Violence such as beatings, burnings, and torture are sometimes responses to accusations of magic and witchcraft.[9][4][17] In some cases, women are lynched as a result of accusations.[18] Accusations of witchcraft happen to women of all ages, but at a higher incidence for older women of lower socio-economic status.[17][19] Although spirituality and belief in witchcraft is common across Ghana, there is pushback within the country's legal system, human rights groups, and public against murdering alleged witches.[20] Witch camps and other interventions have arisen at the local, national, and international scales in response to witchcraft accusation-related violence.[4]

Witch camps
A witch camp is a place for those accused of witchcraft to seek refuge from their local neighbors and residents. Ghanaian witch camps are said to have been active for more than 100 years.[21] Some academics use the term "accused women's settlements" because they claim the term is closer to the local reality of these communities.[4] Traditionally, these camps are run by a tindana (p. tindaamba), or a local earth priest able to cleanse women and the community of witchcraft and who protect the women living in witch camps[4]. Today, they are still run by tindaamba, but they are in threat of being shut down by the government and partner NGOs.[4]
Around 1000 women reportedly live in these camps with very limited resources including the lack of running water and electricity.[22] The mental health and quality of life for these women is also degraded.[23] NGOs such as ActionAid, Songtaba, and Amnesty International have advocated for the closing and abolition of witch camps on behalf of women's rights and human's rights.[4]
NGO interventions
The current framing led by NGOs such as ActionAid focuses on human rights violations and victimizations of women accused of and attacked for witchcraft activities.[4] The frequently demand the closures of witch camps, justice for accused women, and reintegration into their communities.[4] However, most NGOs follow modern, rights-based Western logics that are dismissive of witchcraft beliefs and very real concerns about witchcraft that residents live with.[1][17] Some researchers find that dismissal of witchcraft beliefs alienates locals and attempts unsustainable solutions that may endanger accused women in reintegration efforts.[1][4]
Government interventions
In Ghana, it is a criminal offense to accuse or mention someone as being a witch.[24][25] However, witchcraft-related violence still occurs, oftentimes without criminal prosecution or other legal response.[18] The government operates according Western institutional power that struggles to address spiritual issues such as witchcraft.[1] The government is further limited by the fact that most abuse and marginalization related to Ghanaian witchcraft occurs intimately within families.[19]
Witchcraft among children
Children also inadvertently spread and reinforce beliefs about witchcraft, as found in a study on secondary school children.[26] Other researchers have demonstrated that younger people tend to point to their older relatives to explain their own failures.[17]

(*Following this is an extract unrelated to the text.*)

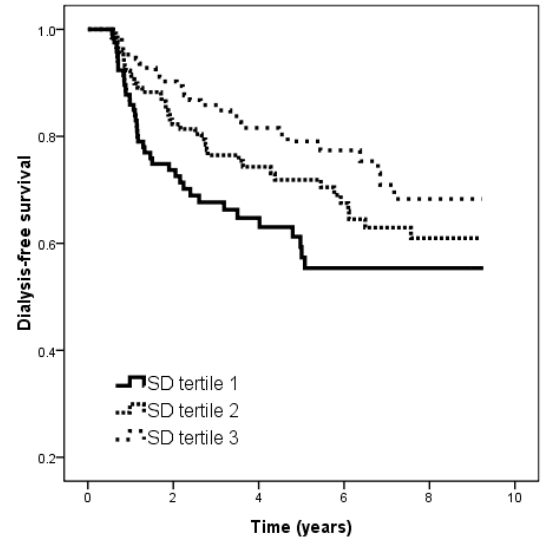
Figure 1. Kaplan–Meier analysis of dialysis-free survival according to tertiles of HbA 1C standard deviation (SD) (log-rank p = 0.012). Patients with tertile 3 of HbA 1C SD had a better renal-free survival than those with tertile 1 of HbA 1C SD.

Adults are not the only population that can be involved with or accused of witchcraft. Akan believe that children can be given witchcraft powers as infants, at birth, or in utero.[7] One study found that children between the ages of one month and seventeen years are branded as witches, often from poor, rural backgrounds.[7] This can result in social stigmatization and school drop outs, as well as physical violence such as brutalization, neglect, and infrequently the murder of accused children.[7] An estimated 700 children live in witch camps to escape violence.[22] Academics and activists call for increased advocacy and protections, including increased penalties for child abuse.[7]
Spirit children
A "spirit child" in Ghana is a disabled child who is believed to possess magical powers to cause misfortune.[27] Disability in Ghana is greatly stigmatized and the only way considered acceptable to deal with the problem is to kill them via advice by a witchdoctor.[28] Spirit children are referred to as chichuru or kinkiriko in the Kassena-Nankana district in Northern Ghana.[29] Like accused witches, these children primarily come from poor, rural areas.[30] However, if a spirit child is known to be "good" there are no punishments for the child or their family.[29]